Traders at some of the world's largest banks have been caught — yet again — manipulating markets for their own benefit. This time, foreign exchange traders rigged currency markets. And again, banks' internal compliance mechanisms proved unable to forestall illegal behavior and market regulators were playing catch up. Substantial fines have been leveled, but they are unlikely to prove much of a deterrent against future misdeeds. More intense scrutiny and tighter regulations are equally improbable. Bankers will maintain their culture of impunity and continue to indulge in behavior that has already plunged the world into one global recession.

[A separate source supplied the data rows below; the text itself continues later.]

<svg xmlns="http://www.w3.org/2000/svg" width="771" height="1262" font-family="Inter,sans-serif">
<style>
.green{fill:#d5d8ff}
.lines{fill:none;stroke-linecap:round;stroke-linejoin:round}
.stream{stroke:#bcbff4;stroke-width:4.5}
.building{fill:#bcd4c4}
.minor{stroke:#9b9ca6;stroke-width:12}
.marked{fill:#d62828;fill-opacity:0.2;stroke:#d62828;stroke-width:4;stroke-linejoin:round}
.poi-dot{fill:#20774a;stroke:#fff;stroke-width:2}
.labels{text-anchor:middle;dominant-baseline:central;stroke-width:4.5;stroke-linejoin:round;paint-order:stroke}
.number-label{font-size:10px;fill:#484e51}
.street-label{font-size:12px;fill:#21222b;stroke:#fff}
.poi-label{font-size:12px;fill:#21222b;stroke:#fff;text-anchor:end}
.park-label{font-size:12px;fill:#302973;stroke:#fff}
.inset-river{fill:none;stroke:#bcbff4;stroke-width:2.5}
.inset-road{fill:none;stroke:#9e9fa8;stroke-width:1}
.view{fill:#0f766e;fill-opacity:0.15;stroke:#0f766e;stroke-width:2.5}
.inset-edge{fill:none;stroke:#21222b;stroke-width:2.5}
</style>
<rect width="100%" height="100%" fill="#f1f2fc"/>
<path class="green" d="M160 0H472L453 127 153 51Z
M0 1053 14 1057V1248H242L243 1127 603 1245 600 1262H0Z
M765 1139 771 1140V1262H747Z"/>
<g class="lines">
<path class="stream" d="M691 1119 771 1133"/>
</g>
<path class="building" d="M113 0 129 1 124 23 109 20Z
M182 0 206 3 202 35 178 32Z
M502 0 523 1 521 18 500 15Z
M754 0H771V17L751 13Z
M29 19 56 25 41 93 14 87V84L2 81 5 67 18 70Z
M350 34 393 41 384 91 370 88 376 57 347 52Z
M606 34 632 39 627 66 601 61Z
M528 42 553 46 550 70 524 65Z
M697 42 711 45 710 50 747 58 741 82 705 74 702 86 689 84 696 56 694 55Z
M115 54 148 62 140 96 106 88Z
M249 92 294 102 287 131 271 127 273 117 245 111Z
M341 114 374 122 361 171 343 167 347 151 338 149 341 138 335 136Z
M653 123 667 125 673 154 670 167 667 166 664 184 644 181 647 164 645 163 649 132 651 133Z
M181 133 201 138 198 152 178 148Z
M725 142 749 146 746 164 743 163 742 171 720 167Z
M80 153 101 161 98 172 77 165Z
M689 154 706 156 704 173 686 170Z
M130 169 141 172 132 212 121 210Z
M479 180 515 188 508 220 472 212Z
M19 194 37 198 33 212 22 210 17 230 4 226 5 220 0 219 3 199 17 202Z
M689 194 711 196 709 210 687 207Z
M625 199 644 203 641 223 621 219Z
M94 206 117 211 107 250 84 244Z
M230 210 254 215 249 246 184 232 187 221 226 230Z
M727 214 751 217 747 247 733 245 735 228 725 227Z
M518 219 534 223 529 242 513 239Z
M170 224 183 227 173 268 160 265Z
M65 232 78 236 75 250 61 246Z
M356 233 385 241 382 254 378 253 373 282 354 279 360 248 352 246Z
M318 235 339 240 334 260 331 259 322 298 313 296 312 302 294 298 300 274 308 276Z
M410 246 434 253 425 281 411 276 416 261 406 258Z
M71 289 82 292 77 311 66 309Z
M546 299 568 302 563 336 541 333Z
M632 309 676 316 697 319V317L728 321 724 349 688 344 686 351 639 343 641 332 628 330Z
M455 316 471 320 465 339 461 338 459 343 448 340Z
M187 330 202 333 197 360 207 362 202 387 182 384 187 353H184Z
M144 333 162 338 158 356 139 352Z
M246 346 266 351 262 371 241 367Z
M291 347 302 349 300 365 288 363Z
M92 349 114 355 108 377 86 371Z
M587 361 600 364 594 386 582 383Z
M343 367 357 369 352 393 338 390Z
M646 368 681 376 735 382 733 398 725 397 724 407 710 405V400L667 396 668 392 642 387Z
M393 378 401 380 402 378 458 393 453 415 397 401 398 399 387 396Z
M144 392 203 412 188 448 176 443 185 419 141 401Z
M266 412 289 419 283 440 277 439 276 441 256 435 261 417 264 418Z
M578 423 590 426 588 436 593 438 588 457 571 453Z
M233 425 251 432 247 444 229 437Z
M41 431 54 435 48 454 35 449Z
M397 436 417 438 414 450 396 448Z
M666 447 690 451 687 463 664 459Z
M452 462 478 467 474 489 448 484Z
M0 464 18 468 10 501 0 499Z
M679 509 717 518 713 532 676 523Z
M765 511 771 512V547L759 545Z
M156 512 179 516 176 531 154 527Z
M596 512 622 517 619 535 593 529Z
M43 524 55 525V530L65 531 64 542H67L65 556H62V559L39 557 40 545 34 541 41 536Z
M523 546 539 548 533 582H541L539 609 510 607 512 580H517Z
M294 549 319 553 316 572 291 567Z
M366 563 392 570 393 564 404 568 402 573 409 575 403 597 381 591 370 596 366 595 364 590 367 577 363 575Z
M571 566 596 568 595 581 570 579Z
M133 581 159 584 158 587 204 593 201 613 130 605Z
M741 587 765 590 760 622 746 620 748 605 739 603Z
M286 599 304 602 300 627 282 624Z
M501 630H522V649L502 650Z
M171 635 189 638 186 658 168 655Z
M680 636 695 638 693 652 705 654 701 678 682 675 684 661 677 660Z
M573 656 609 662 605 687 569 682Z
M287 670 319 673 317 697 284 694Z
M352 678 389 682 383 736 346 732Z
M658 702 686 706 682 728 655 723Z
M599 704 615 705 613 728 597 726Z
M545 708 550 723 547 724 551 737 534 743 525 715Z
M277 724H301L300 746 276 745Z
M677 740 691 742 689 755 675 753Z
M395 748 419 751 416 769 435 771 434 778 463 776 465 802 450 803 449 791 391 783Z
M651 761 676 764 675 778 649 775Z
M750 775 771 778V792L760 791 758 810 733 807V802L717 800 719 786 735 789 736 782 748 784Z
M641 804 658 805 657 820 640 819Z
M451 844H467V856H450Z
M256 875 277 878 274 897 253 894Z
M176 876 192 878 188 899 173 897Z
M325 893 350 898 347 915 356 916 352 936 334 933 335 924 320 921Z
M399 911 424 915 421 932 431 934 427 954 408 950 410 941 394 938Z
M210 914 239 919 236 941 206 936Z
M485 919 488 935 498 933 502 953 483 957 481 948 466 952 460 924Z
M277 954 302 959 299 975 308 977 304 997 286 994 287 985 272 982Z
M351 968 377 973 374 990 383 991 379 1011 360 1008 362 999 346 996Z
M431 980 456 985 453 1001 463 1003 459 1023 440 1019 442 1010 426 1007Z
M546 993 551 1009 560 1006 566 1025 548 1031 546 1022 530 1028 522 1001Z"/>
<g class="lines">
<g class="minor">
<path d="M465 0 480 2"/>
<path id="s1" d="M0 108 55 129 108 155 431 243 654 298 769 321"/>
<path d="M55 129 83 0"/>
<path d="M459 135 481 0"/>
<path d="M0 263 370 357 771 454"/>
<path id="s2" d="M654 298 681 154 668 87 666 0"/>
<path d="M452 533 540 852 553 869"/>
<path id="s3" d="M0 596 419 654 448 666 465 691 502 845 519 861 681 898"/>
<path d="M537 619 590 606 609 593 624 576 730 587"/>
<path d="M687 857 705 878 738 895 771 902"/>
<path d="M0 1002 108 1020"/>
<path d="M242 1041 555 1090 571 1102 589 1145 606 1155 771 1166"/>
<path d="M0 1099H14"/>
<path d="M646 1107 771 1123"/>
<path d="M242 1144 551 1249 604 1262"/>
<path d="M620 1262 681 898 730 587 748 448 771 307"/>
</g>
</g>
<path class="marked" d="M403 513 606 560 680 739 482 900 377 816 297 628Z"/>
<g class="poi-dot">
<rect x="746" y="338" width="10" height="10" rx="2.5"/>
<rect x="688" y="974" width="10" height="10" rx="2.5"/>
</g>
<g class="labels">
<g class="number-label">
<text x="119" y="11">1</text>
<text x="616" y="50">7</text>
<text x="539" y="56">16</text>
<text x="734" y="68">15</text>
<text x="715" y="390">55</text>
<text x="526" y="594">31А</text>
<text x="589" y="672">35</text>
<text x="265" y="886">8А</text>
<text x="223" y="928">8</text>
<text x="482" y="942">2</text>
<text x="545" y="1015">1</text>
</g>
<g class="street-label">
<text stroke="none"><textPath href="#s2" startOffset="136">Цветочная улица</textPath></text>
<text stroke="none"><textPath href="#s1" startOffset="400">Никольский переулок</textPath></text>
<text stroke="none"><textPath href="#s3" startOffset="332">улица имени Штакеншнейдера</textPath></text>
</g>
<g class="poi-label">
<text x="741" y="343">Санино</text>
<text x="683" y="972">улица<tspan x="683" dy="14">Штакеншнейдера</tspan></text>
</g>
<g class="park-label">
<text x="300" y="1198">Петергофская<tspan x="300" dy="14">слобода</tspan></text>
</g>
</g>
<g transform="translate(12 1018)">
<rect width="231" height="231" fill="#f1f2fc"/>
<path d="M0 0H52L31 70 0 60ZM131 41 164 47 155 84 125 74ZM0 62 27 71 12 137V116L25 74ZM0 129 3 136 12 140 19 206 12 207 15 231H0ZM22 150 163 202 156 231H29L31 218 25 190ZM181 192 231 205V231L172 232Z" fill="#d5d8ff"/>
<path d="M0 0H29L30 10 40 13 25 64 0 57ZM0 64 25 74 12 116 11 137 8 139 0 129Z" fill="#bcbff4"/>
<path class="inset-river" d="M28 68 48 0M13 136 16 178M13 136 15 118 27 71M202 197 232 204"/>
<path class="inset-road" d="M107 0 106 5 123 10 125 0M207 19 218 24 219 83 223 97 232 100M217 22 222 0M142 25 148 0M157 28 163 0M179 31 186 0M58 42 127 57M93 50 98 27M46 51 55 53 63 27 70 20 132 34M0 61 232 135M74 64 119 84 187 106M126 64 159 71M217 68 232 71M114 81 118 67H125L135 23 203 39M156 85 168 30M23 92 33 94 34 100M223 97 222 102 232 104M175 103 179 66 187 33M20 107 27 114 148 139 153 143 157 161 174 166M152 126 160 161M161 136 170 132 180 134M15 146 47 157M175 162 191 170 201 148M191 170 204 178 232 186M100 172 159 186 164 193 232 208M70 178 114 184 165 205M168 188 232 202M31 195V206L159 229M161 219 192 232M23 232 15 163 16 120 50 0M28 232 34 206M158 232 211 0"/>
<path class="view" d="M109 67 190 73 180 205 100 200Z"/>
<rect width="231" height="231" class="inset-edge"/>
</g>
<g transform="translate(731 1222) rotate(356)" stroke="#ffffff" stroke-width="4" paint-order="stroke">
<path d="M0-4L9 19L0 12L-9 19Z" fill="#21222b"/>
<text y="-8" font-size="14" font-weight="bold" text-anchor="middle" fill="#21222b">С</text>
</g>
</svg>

More than $5 trillion is traded each day on the global foreign exchange market. Forty percent of the action takes place in London. Those transactions are the lubricant of global trade and finance, facilitating the exchange of goods, services and even serving as the benchmark rates for many financial investments bought by large investors such as pension funds. Yet despite the size of this market, regulation is light, with a few major banks dominating trading. This is an invitation to abuse and, not surprisingly, the invitation was accepted.

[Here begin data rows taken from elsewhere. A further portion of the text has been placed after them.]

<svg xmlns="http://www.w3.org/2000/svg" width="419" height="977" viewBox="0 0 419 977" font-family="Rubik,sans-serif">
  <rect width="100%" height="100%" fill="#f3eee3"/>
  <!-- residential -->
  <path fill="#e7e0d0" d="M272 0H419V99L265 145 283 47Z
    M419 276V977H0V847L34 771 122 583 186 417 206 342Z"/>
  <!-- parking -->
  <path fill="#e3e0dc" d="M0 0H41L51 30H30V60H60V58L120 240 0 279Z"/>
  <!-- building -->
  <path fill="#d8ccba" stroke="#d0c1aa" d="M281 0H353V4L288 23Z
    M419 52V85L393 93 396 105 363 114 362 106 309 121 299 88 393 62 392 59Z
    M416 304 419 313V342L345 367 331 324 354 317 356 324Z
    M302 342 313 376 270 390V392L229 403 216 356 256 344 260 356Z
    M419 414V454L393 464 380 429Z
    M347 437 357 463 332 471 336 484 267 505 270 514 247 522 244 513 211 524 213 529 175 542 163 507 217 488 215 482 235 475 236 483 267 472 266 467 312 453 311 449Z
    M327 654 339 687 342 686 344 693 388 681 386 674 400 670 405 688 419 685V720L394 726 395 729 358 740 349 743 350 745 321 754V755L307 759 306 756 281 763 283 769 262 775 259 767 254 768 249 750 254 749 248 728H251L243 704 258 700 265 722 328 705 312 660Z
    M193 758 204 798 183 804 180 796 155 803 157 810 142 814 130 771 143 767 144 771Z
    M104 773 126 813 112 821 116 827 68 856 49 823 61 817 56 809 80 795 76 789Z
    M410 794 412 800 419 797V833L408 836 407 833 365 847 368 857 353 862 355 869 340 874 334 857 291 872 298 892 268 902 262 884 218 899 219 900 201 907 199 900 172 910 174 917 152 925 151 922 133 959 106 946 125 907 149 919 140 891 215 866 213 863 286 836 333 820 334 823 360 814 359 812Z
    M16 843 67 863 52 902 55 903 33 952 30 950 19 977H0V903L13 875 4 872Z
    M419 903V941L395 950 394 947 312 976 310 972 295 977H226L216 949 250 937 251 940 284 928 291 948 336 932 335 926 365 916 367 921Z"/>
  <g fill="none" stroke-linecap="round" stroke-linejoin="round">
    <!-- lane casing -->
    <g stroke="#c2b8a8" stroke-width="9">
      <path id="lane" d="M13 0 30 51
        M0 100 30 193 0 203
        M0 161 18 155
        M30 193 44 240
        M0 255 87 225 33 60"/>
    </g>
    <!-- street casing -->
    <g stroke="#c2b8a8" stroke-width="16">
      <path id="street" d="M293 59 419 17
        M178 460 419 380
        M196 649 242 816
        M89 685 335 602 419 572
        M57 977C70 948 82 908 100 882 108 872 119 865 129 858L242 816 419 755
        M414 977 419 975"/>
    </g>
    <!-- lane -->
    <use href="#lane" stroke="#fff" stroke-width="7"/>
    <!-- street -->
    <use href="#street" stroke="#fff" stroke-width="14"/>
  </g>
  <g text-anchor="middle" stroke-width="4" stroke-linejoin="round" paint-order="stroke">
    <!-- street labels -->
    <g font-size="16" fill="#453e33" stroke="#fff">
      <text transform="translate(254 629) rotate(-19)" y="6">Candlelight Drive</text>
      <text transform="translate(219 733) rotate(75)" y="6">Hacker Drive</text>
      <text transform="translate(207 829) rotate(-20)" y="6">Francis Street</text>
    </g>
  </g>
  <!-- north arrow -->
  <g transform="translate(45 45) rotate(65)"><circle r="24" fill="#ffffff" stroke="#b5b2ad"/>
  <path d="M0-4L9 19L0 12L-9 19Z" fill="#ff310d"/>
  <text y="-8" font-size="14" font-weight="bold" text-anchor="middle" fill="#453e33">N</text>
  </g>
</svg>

Rather than carrying out the arms-length, independent transactions that define free markets, traders manipulated exchange rates, colluding to fix rates during the 60 second window in which banks set their benchmark rates for the day. They did this by sharing information in online chat rooms, communicating preferred positions and setting rates accordingly. The result was rates that met traders' needs, and anyone who was not in that circle was at the mercy of their manipulations.